At the request of the Socialist candidate, Alfredo Pérez Rubalcaba, the Executive Heritage reinstate the tax, as announced by Elena Salgado.

The government headed by José Luis Rodriguez Zapatero approved today by the Council of Ministers Heritage Tax refund, as announced by the Government Financial Vice President, Elena Salgado, the Executive Committee of Economic Affairs. This new tax will come into force despite that for months, the maximum responsibility in economic affairs came ensuring that the tax increase was not within the Executive’s agenda. The measure will affect taxpayers who have an estate over 700000 euros and will be temporary for the years 2011 and 2012.


What is the Heritage Tax?

It is a tribute created in 1977, but held in the Law it amended in 1991, which taxes net worth individuals. Is justified by the economic principle of equity, which is who most should contribute more money into the development of society.In fact, this figure tax was not repealed in 2008, because the Government simply to reclaim all the tax base. This means that, technically, the tax remained in effect (especially as a mechanism of control of property taxpayers) and all it does is restore the government now.

For the settlement of the tax, compute the value of all property and rights of the taxpayer (homes, cars, jewelry, art objects and antiques, all income, savings, intellectual property), net of debts and charges. Calculated the tax base exempt amount is subtracted (300000 euros for the main residence, for example) and you get the tax base. The tax payable is calculated by applying the tax rate to taxable income. Finally, the tax liability to pay is the result of subtracting bonuses and regional or state deductions to the tax payable.

Neither Elena Salgado nor any other member of the Government has offered any figures on the applicable rate, although there is talk of numbers ranging from 1% to 2%.Tax collection is assigned to Heritage Autonomous Communities, Which have the power to collect it, modify it or subsidized.

A tax for the middle classes

Be affected taxpayers who have an estate over 700000 euros, although the residence will be exempt at 300000 euros. It is believed to be affected between 150000 and 200000 people. Since the Government’s objective is to raise about 1.08 billion, it is estimated that each taxpayer will pay about 7000 euros.

The Heritage tax despite the contention of the Executive shall not affect the fortunes, because these taxpayers are welcome to a different tax regime (SICAV) Created by the Socialist government of Felipe González and can avoid paying this tax ascribing many of its properties to any society, which can partially circumvent the Treasury.

The most affected are professionals with high purchasing power, which have progressed in their work or your small or medium, that is, the upper middle class.although EUR 700000 may seem a lot of money, anyone who has saved in your working life and have two homes will be in the payment limit, especially since many cities are updating the sign upward significantly.

A tax anachronistic nonexistent in most of the European Union

With the exception of France and Spain tax, Heritage is abolished throughout Europe. According to sources in the Madrid Association of Family Enterprise (FMEA), Updated as of yesterday, Belgium, Greece, UK, Ireland, Italy and Portugal have never had it, while it has been repealed in other countries: Austria (1994), Denmark (1995), Germany (1997), Holland (2000), Finland (2006) and Sweden (2007).

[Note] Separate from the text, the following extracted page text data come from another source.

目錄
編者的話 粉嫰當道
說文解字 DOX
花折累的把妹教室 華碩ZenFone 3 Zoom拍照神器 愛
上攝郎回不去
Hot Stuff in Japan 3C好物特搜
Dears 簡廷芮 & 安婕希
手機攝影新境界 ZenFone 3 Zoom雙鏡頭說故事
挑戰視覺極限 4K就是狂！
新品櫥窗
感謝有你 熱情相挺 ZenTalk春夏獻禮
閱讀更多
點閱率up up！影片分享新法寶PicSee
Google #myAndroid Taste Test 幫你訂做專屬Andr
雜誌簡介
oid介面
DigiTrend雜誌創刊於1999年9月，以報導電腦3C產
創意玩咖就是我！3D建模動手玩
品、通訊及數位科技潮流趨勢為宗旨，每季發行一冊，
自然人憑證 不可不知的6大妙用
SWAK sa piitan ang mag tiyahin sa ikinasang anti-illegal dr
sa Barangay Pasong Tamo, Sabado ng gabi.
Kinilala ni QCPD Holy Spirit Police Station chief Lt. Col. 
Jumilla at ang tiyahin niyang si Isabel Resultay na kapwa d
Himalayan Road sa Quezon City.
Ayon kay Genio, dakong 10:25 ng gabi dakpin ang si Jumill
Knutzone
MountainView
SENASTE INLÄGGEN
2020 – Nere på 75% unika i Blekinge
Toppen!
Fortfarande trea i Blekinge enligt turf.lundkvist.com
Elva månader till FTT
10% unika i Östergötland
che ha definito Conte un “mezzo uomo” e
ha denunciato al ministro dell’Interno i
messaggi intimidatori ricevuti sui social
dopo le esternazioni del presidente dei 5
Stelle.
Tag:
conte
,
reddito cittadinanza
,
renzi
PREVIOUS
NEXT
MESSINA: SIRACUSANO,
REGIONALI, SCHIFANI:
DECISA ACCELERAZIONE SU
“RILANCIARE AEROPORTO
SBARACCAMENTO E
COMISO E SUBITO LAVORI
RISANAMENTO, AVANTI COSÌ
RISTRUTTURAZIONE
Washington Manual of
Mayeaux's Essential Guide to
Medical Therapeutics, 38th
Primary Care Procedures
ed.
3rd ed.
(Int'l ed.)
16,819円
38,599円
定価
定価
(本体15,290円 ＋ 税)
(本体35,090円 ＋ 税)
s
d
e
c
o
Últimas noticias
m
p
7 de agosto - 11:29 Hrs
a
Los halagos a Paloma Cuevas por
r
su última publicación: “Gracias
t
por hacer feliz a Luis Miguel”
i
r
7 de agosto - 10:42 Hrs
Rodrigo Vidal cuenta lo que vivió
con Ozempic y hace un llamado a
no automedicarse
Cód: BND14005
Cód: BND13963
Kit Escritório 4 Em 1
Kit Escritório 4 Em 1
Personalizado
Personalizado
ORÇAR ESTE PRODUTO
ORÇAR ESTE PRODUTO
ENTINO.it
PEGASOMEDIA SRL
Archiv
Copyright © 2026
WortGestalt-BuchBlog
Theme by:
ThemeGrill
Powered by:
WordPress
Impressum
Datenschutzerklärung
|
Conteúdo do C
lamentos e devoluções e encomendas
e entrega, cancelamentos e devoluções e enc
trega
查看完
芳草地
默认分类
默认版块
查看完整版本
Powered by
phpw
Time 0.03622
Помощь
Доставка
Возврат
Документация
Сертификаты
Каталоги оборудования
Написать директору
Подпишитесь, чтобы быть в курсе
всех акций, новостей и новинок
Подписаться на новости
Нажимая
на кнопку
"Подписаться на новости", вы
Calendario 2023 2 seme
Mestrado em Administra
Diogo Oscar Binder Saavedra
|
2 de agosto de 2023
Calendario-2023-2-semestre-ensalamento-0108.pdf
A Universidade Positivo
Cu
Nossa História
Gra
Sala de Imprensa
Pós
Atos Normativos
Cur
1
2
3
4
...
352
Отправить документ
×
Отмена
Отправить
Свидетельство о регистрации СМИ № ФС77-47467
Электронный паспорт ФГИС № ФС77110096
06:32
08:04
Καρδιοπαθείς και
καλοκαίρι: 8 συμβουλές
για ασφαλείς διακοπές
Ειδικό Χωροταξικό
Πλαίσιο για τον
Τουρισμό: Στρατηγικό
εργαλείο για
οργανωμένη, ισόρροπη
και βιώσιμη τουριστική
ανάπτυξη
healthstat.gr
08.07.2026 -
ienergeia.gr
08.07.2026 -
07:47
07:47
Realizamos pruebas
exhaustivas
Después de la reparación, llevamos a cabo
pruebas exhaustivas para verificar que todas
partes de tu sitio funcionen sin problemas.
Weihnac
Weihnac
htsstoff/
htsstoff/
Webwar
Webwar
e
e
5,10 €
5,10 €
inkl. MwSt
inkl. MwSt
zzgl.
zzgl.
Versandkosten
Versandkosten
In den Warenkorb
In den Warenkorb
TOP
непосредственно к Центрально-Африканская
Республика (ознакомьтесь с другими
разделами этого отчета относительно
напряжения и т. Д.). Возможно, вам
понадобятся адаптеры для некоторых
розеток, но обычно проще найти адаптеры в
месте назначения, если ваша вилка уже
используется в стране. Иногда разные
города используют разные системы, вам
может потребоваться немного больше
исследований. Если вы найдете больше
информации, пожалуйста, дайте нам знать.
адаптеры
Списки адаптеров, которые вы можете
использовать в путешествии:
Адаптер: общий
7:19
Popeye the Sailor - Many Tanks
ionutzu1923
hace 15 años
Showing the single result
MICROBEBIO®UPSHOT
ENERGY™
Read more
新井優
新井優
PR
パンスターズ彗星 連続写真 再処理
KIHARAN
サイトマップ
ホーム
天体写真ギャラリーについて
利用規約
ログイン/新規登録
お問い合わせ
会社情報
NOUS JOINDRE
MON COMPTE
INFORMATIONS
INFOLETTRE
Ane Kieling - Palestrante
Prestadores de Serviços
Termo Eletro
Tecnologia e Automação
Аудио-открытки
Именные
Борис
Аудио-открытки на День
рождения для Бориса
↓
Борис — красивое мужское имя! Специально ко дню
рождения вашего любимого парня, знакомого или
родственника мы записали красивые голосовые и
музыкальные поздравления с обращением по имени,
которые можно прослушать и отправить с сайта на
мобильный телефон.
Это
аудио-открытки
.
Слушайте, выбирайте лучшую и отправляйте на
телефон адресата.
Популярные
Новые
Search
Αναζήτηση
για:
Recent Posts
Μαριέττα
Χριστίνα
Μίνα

Despite the current economic crisis, none of them poses Heritage reinstate the tax.Only France, due to the current economic situation, has decided to keep it, but at a level far below that wants to implement the Executive of the PSOE: 0.25% on assets above 1.5 million and 0.50% which have more than 3 million euros.

Heritage tax punishes savings and encourages capital flight

It is no coincidence that all European countries have repealed it. Most experts agree that it is a tax that punishes savers and imposes burdens on income already taxed in other taxes: the Income tax Linked to the income of individuals, and VAT, Which applies to the acquisition of goods and services and will also tax the Tax Equity.In addition, a tax that raises little more than 1000 million, 1.6% of the projected deficit for this year (60 billion euros) and, by contrast, discourages savings and investment, with the resulting output capital and impoverishment of the country, with a detrimental effect on employment, and heavily punished.